以前「そうだ、肉を脂で煮ればいいんだ」という記事を書いたところ、読者の方から感想メールをたくさんいただいた。まったくもって嬉しく、ありがたい話である。
そしてなんと、その中の一通に油を専門に売ってらっしゃる方からのメールがあったもんだから、飛び上がらんばかりに驚いてしまった。
相手は油のプロフェッショナルだ。世界中の油を取り扱っているプロ中のプロが、ズブの素人が書いた「油っておいしい!」という記事を読んで、わざわざ感想メールをくださったのだ。正直「あわわ」と背筋が伸びる。
油専門店か…。そう呟いただけで、体中の筋肉が弛緩してしまうほどの魅力的な響きにどうしても勝てず、お店にお邪魔させていただきました。
(高瀬 克子)
興奮しすぎ
向かった先は、東京・浅草橋にある「金田油店」という油の専門店である。お店の営業時間は午後6時までだが、この日は特別に閉店直後に取材をさせていただくことになっていた。
職場の定時が午後6時までの私を気遣って、店主の青木さんは「もっと時間が遅くなっても構いませんよ」と言ってくださったのだが、さすがにそれは申し訳ない。そんなことより、取材者本人がソワソワと落ち着かず、仕事が手に付かない有り様なのだ。
結局この日、私は会社を早退して店へと向かった。
店先に金色の文字で「世界の油」と書いてあるのを発見しただけで「おお!」と大きな声が出る。
今回の取材には当サイトのウェブマスター林さんが同行してくれたのだが、そんな私の興奮っぷりにさすがの林さんも少々引き気味の様子だったように思う。

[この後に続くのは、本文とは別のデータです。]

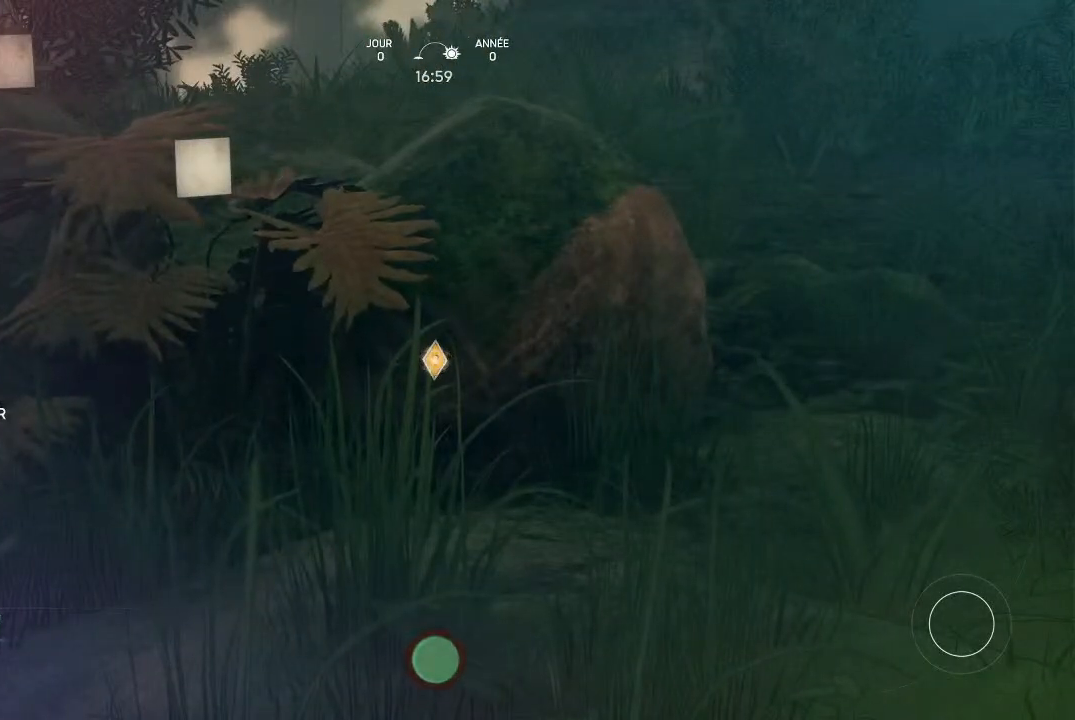
{"buttons": [], "left_stick": "center", "right_stick": "center", "events": [[333, "right_stick", "left"], [500, "right_stick", "center"]]}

気のせいだろうか。
興味のある場所に行くたびに興奮度を示す針が振りきれる私も、今回ばかりは針が反応するのが早すぎる。店に入る前からこんな状態では、いったいどうなってしまうんだろう。
えー、結論から申しますと、ちょっと人間がおかしくなりました。
こういう記事を書くときは、お店の方の写真を撮らせていただき「こちらが店主の青木さんです」というキャプション入りでご紹介させていただくのが普通だと思う。それが正しいお店訪問記事であり、礼儀でもあろう。
しかし今回はそういう写真がない。見事に撮り忘れた。普通のことが普通に出来ないほどの興奮っぷりである。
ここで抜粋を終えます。